# Best Hooks



## Indigo Flats (Jul 6, 2005)

What is the best style hooks (circle, kahle, regular) and size for big cats?


----------



## shadslinger (Aug 21, 2005)

circle


----------



## TXPalerider (May 21, 2004)

I use Eagle Claw 5/0 circles on all my jugs. Circles provide a much higher hook up ratio, due to the passive set and you have no gut hooks. All hooked in the mouth.


----------



## capn (Aug 11, 2005)

5/0 circles for eaters, go with bigger when fishing for trophies. Wider gap in the circle makes it easier to put a big chunk of bait on there (or a big live bait) and gives more bite into a bigger jaw, plus less likely to straighten out.


----------



## tiedown (Oct 12, 2005)

We use eagle claw stanless 8-0, to 9-0 hooks, when setting drop lines, for yellows, we like perch, carp, and mud cats, from 5 inches to 8 inches long. Have used circle hooks before, and they seemed to work good also. One thing with circle hooks, when hes hooked, he is hooked good most of the time.


----------



## TXPalerider (May 21, 2004)

Would agree, bigger is better when trophy fishing or using reall big live baits. However, have caught fish from 12" to 40+ lbs. on 5/0.


----------



## Indigo Flats (Jul 6, 2005)

It appears that circle is the way to go. No one uses kahle hooks?


----------



## albertking (Nov 2, 2005)

kahle hooks are good also ... i use some for r&r ... only reason i don't use them for set lines is cuz they ain't availabvle in large stainless steel


----------



## TXPalerider (May 21, 2004)

Kahle hooks are great for rod and reel. However, #1 they are designed to be set with a rod, and #2 on jugs or trotlines they tend to get swallowed and gut-hook a lot of fish. Gut hooking is a pain and makes it impossible to CPR big fish (if that's your deal). Circle hooks are designed for passive (do nothing) hook-set and don't gut hook fish. They are always hooked in the mouth and very seldom come off once hooked.


----------



## capn (Aug 11, 2005)

Also on Kahle hooks, I've seen several get straightened out on big fish. Both rod and reel (heavy tackle redfish) and mostly on jugs. I haven't found any that have thick enough wire to avoid this, and it seems like their shape and bend lends itself to opening up.

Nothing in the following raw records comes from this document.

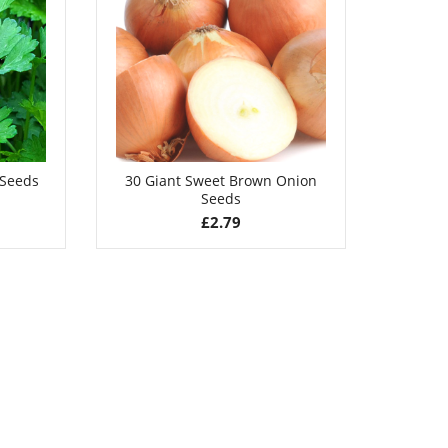
£
2.99
 Seeds
30 Giant Sweet Brown Onion
50 Du
Seeds
£
2.79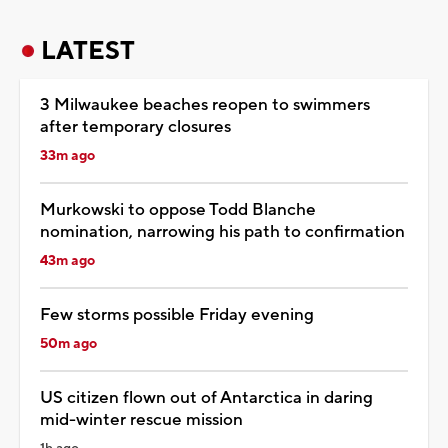
LATEST
3 Milwaukee beaches reopen to swimmers
after temporary closures
33m ago
Murkowski to oppose Todd Blanche
nomination, narrowing his path to confirmation
43m ago
Few storms possible Friday evening
50m ago
US citizen flown out of Antarctica in daring
mid-winter rescue mission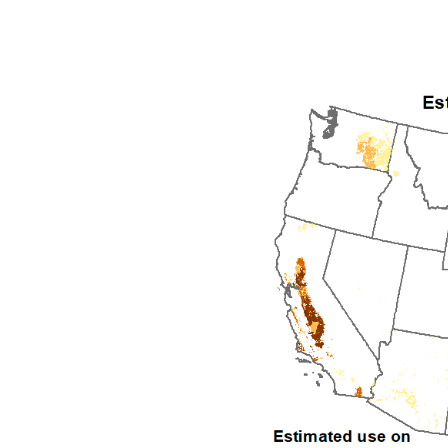
1992
1993
1994
1995
1996
1997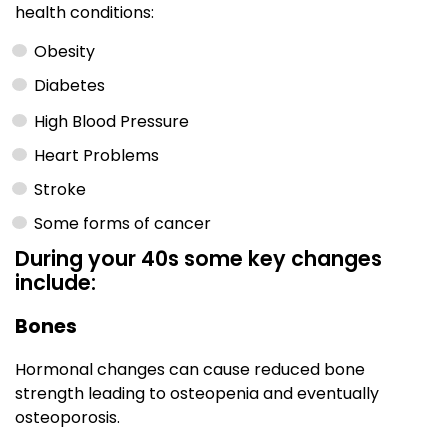
health conditions:
Obesity
Diabetes
High Blood Pressure
Heart Problems
Stroke
Some forms of cancer
During your 40s some key changes
include:
Bones
Hormonal changes can cause reduced bone
strength leading to osteopenia and eventually
osteoporosis.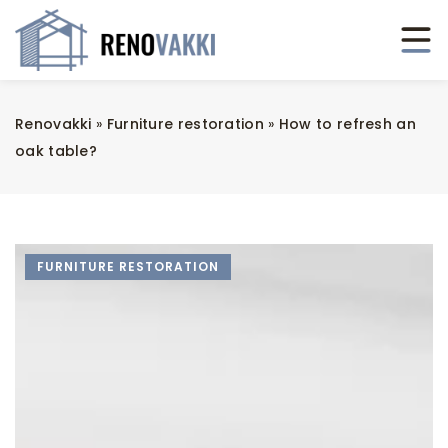
Renovakki
»
Furniture restoration
»
How to refresh an
oak table?
FURNITURE RESTORATION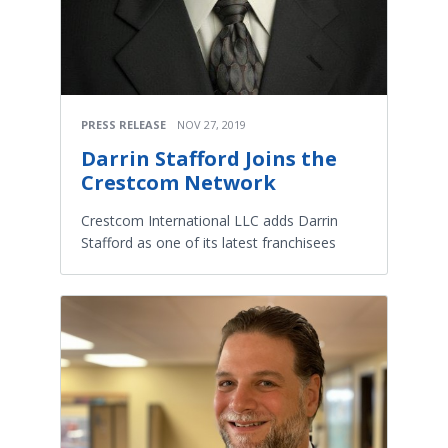
PRESS RELEASE
NOV 27, 2019
Darrin Stafford Joins the
Crestcom Network
Crestcom International LLC adds Darrin
Stafford as one of its latest franchisees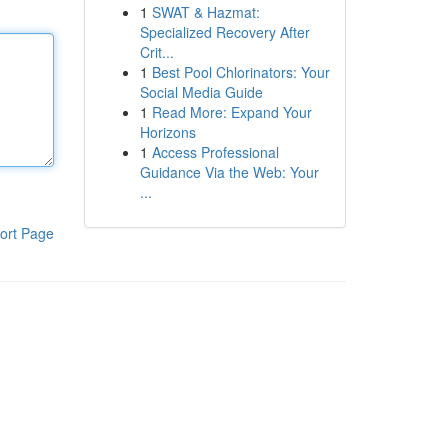
1
SWAT & Hazmat:
Specialized Recovery After
Crit...
1
Best Pool Chlorinators: Your
Social Media Guide
1
Read More: Expand Your
Horizons
1
Access Professional
Guidance Via the Web: Your
...
ort Page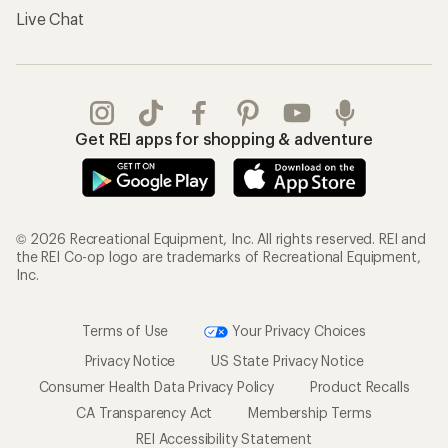
Live Chat
Get REI apps for shopping & adventure
© 2026 Recreational Equipment, Inc. All rights reserved. REI and
the REI Co-op logo are trademarks of Recreational Equipment,
Inc.
Terms of Use
Your Privacy Choices
Privacy Notice
US State Privacy Notice
Consumer Health Data Privacy Policy
Product Recalls
CA Transparency Act
Membership Terms
REI Accessibility Statement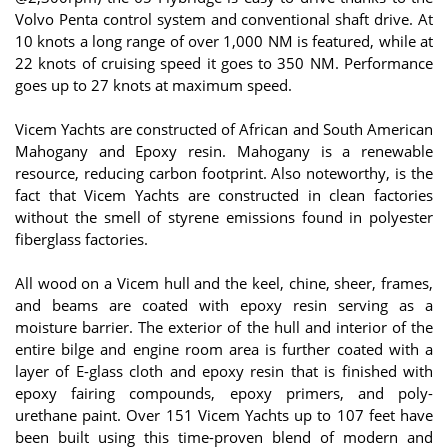
Volvo Penta control system and conventional shaft drive. At
10 knots a long range of over 1,000 NM is featured, while at
22 knots of cruising speed it goes to 350 NM. Performance
goes up to 27 knots at maximum speed.
Vicem Yachts are constructed of African and South American
Mahogany and Epoxy resin. Mahogany is a renewable
resource, reducing carbon footprint. Also noteworthy, is the
fact that Vicem Yachts are constructed in clean factories
without the smell of styrene emissions found in polyester
fiberglass factories.
All wood on a Vicem hull and the keel, chine, sheer, frames,
and beams are coated with epoxy resin serving as a
moisture barrier. The exterior of the hull and interior of the
entire bilge and engine room area is further coated with a
layer of E-glass cloth and epoxy resin that is finished with
epoxy fairing compounds, epoxy primers, and poly-
urethane paint. Over 151 Vicem Yachts up to 107 feet have
been built using this time-proven blend of modern and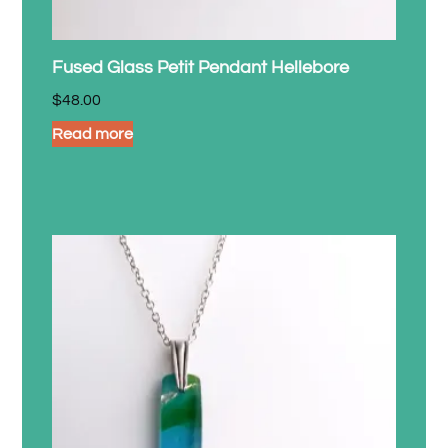
Fused Glass Petit Pendant Hellebore
$
48.00
Read more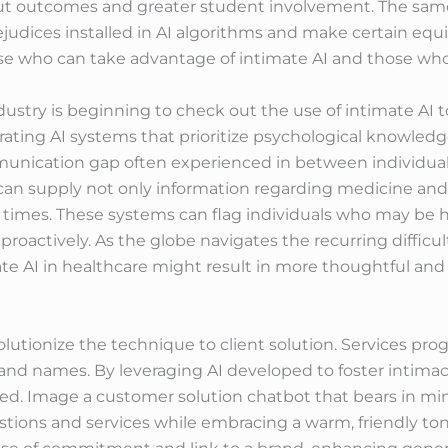
t outcomes and greater student involvement. The same
judices installed in AI algorithms and make certain equi
e who can take advantage of intimate AI and those who
ustry is beginning to check out the use of intimate AI 
rating AI systems that prioritize psychological knowledge
unication gap often experienced in between individuals
 can supply not only information regarding medicine and
 times. These systems can flag individuals who may be h
e proactively. As the globe navigates the recurring difficu
te AI in healthcare might result in more thoughtful and 
olutionize the technique to client solution. Services pro
and names. By leveraging AI developed to foster intimac
zed. Image a customer solution chatbot that bears in mi
stions and services while embracing a warm, friendly ton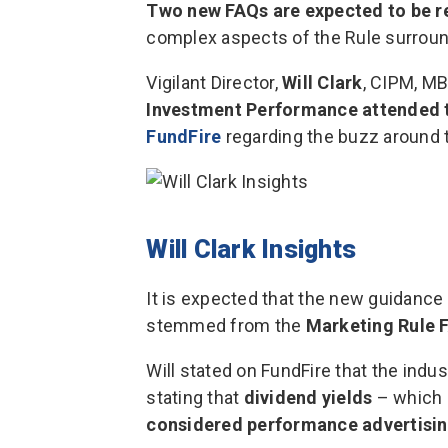
Two new FAQs are expected to be r
complex aspects of the Rule surrou
Vigilant Director,
Will Clark
, CIPM, M
Investment Performance
attended 
FundFire
regarding the buzz around
Will Clark Insights
It is expected that the new guidanc
stemmed from the
Marketing Rule 
Will stated on FundFire that the indu
stating that
dividend yields
– which h
considered performance advertising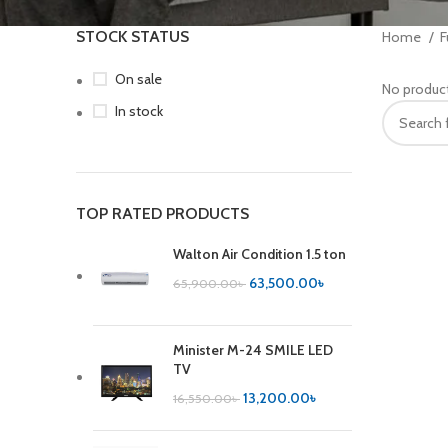
STOCK STATUS
Home
F
On sale
No product
In stock
TOP RATED PRODUCTS
Walton Air Condition 1.5 ton
63,500.00
৳
65,900.00
৳
Minister M-24 SMILE LED
TV
13,200.00
৳
16,550.00
৳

I've seen 40 pounders caught on 5/0's too, but I've also seen them pull out when a big fish spun and also seen them start to straighten. I have a good mix in my leaders. About half are 5/0 heavy wire circles, the other half are a really wide gapped 7/0-8/0 for bigger baits. I have som 10/0's that I use occaisionally.


----------



## bueyescowboy (Apr 10, 2005)

Now see I am going to have to get around some of you professional cat hunters because I just use hooks...maybe circle...maybe Kahle...maybe worm hook....this weekend kinda went what hook i could get my hand on went on the line. And to top it all off the line broke after I got it all set up. So now I have to go Hook each end of the line....


----------



## Flatcat (Nov 22, 2005)

I like the Eagle Claw 4/0 Wide Bend for cut bait for blues.Have caught 30 lb. blues on them.I stick w/ Gamakatsu 8/0(4x)circles for flatheads because they'll accomadate a nice sized bream.You can buy them in bulk at CatfishConnectioncom.My dad used the kahle for years with alot pulled straight in the Pee Dee River.


----------



## Bob (May 21, 2004)

I use Eagle Claw Khale hooks all the time. On my smaller rod/reels I have had a 4/0 bend a little on a 21 pound flathead. I use 7/0 now and have never had a problem(320 penn gti, tiger rods, 60 lb. line). I even landed my biggest flathead(62 pounds) this year and the hook did fine. I have some of the king claws in 10/0 but have only used them once when I had about an 11 inch bream to use for bait. 
I don't limbline or trotline anymore but when I did I used eagle claw circle hooks from 13/0-16/0. They worked well with some huge baits.


----------



## Indigo Flats (Jul 6, 2005)

I have found a different style of hook that appears to have all the advantages of the Kahle but is stronger. It is the Matsuo Sickle hook. Instead of having gentle bends in the hook it is bent at angles that increase the strength. I have it in the 7/0 Sickle Octopus style. It is off set and red in color. Can't wait to try them.


----------



## Joelybob (Aug 21, 2006)

My two cents, Circle hooks are the way to go. Especially lazer sharps by eagle claw.


----------



## greyloon (Sep 30, 2006)

For my drift fishing, I like Kahles, usually in 5/0 or 6/0. I've had no problems with them. However, I usually also run one float line, sometimes two. On those, I use 7/0 Gamatsu Octupus Circles as I'm using big baits. Circle work well, but Kahles do a good job and I can buy 50 Kahles for the price of two small packs of Gamatsu's.


----------